Once a week I teach in an after-school place where coaching is given in various subjects including English (when I started there I was asked if I could teach maths as well. The answer was an emphatic “no”. Maths was never my strong point, and I certainly couldn’t teach it here where I have no idea of the way it is taught beyond the first couple of years. For the latter knowledge I have my friend’s ten-year-old to thank. I was at least able to help her with her homework when she first went to school). There is another teacher who is, apparently, American. When she is off sick or on holiday I provide cover for her but, like ships that pass in the night, we have never met. In two days’ time there is a Christmas party. I am told that the other teacher is looking forward to meeting me, to which I replied that I was looking forward to meeting her as well. We can talk! In English! There were general groans around the room as everyone knows that once the two of us get talking in our own language there will be no stopping us – and nobody else will be able to join in. There is a small satisfaction in that as that is the way I felt when I was first here.

There are of course, those here who speak good English. The surgeon who replaced my knee a couple of years ago is fluent (which is very helpful as if I didn’t understand the German he could explain properly to me).
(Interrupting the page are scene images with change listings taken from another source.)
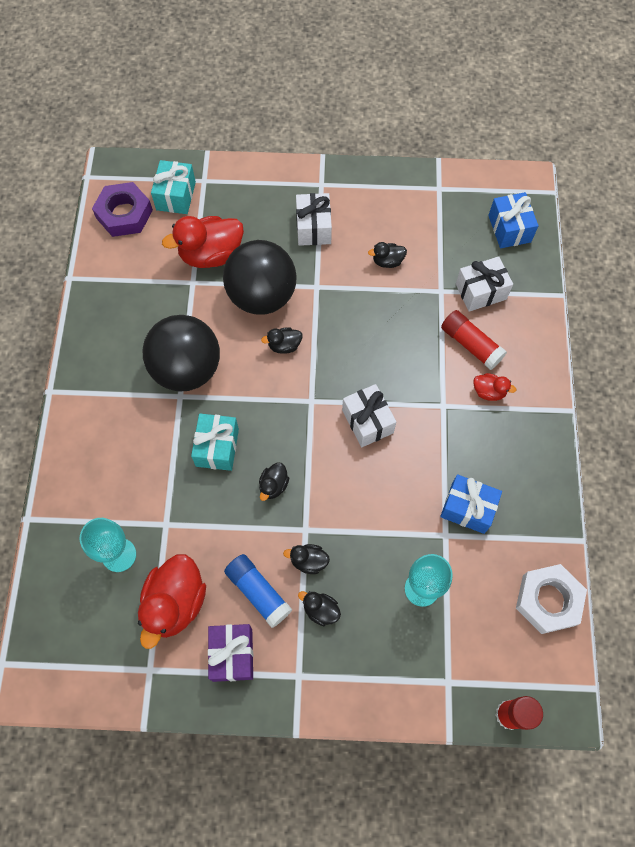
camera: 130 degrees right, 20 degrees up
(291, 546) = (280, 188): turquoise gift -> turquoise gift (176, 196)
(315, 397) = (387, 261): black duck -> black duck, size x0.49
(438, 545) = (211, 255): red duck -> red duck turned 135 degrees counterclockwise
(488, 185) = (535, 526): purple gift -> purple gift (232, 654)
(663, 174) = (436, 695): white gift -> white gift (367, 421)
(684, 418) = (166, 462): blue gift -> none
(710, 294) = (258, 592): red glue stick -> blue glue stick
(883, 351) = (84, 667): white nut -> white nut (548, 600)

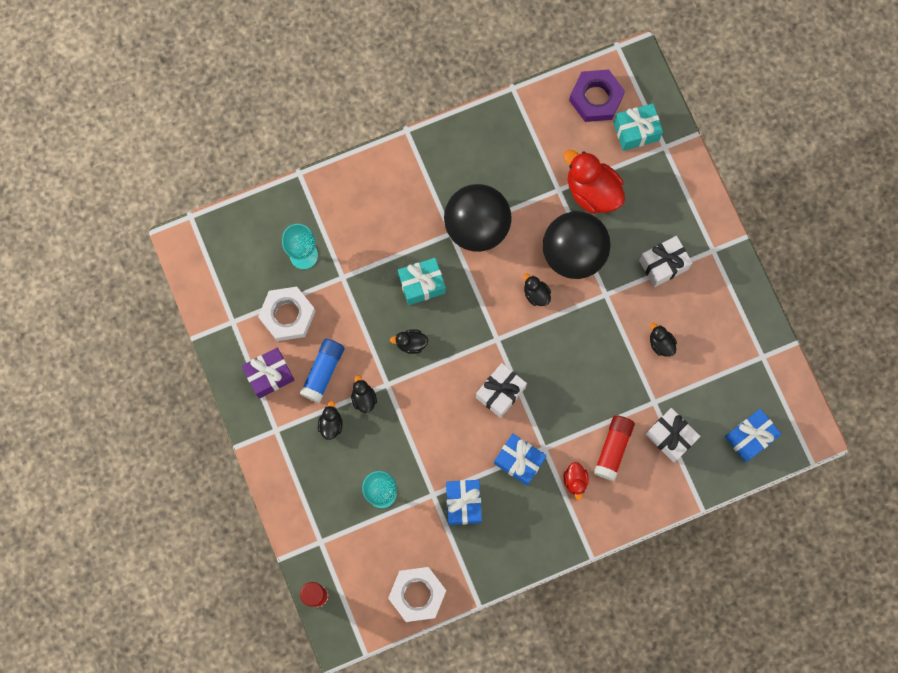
camera: 65 degrees right, 10 degrees up
(175, 603) = (287, 315): red duck -> white nut
(446, 435) = (519, 461): none -> blue gift

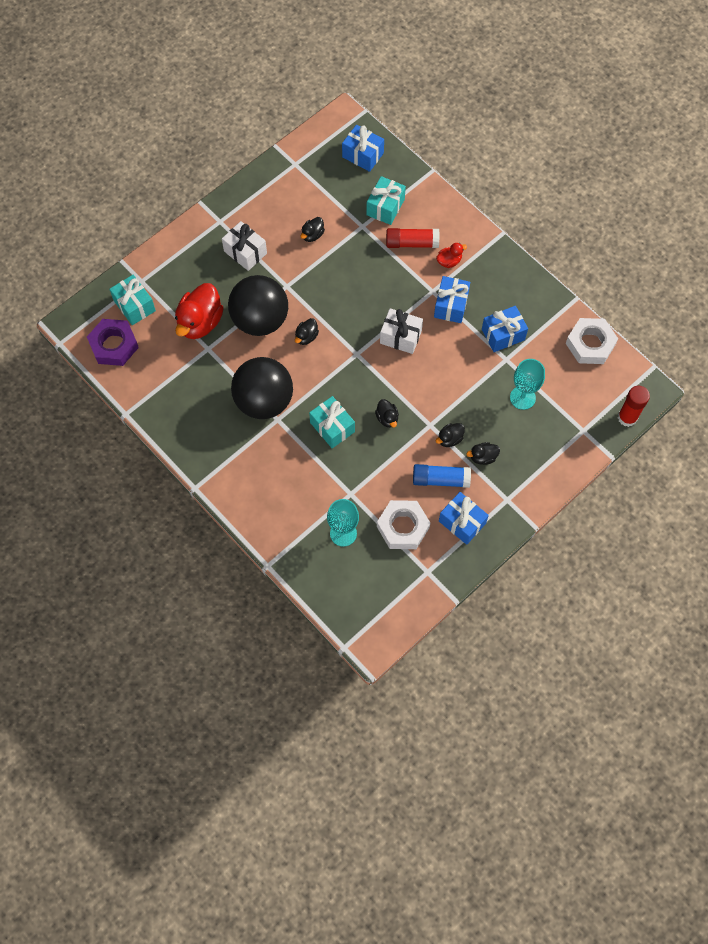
camera: 110 degrees left, 10 degrees down
(269, 375) = (462, 522): purple gift -> blue gift
(670, 437) = (385, 207): white gift -> turquoise gift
I met a woman who was part of a television film crew – they were filming in the local butchers’ shop one day and I just happened to go in there to be confronted by lights and cameras and everyone looking their very best behind the counter. When one of the assistants pointed out that I was English (I’m still a novelty hereabouts) the woman broke into perfect English. Turned out her mother is English. But the funniest example happened in Vienna. We were talking to a group of Austrians, who evidently twigged that I wasn’t a native German speaker (that was when my German was much worse than it is now, but I’m aware that nobody mistakes me for anything but a foreigner) and one of them spoke in English. In a broad, southern Irish accent. Apparently his grandparents were Irish and he spent a lot of his childhood over there. Which caused a few problems during more politically sensitive times because he was suspected more than once of being a terrorist carrying false Austrian papers and was almost refused entry to England when he was en route to Ireland. 

Meanwhile I shall get my fix of talking English later this week. I’m looking forward to that more than to the meal.